(Saved entries)

=-=-=

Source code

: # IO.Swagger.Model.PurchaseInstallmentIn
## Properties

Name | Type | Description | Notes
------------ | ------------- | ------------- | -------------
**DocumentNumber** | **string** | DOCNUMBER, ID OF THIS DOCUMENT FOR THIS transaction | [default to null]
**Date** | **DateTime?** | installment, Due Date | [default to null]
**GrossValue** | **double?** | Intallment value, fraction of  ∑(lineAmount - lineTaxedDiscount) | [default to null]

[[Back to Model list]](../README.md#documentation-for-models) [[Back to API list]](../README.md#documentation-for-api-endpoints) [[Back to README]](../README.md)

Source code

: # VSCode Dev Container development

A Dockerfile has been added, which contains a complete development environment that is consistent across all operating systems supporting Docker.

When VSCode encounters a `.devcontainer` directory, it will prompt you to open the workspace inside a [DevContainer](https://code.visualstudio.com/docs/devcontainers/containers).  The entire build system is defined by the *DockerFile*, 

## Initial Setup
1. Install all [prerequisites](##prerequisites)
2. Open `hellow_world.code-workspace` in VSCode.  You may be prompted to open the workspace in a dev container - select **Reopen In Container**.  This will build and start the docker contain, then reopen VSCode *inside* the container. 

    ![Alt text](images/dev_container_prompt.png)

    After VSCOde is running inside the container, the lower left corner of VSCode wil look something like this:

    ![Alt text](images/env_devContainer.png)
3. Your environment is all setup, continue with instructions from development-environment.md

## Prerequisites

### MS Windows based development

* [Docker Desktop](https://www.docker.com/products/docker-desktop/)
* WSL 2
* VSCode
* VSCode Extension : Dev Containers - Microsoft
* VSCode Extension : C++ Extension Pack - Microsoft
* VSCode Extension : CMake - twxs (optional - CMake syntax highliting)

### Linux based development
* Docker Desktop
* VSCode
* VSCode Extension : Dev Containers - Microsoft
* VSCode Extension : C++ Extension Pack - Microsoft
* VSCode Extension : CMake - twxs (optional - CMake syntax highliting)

=-=-=

### Instructions to follow
Express the lines running from the one containing "### Linux based development" through the end of the lines as a JSON list of strings, one string per line, with blank lines left out.

### Response below
[
  "### Linux based development",
  "* Docker Desktop",
  "* VSCode",
  "* VSCode Extension : Dev Containers - Microsoft",
  "* VSCode Extension : C++ Extension Pack - Microsoft",
  "* VSCode Extension : CMake - twxs (optional - CMake syntax highliting)"
]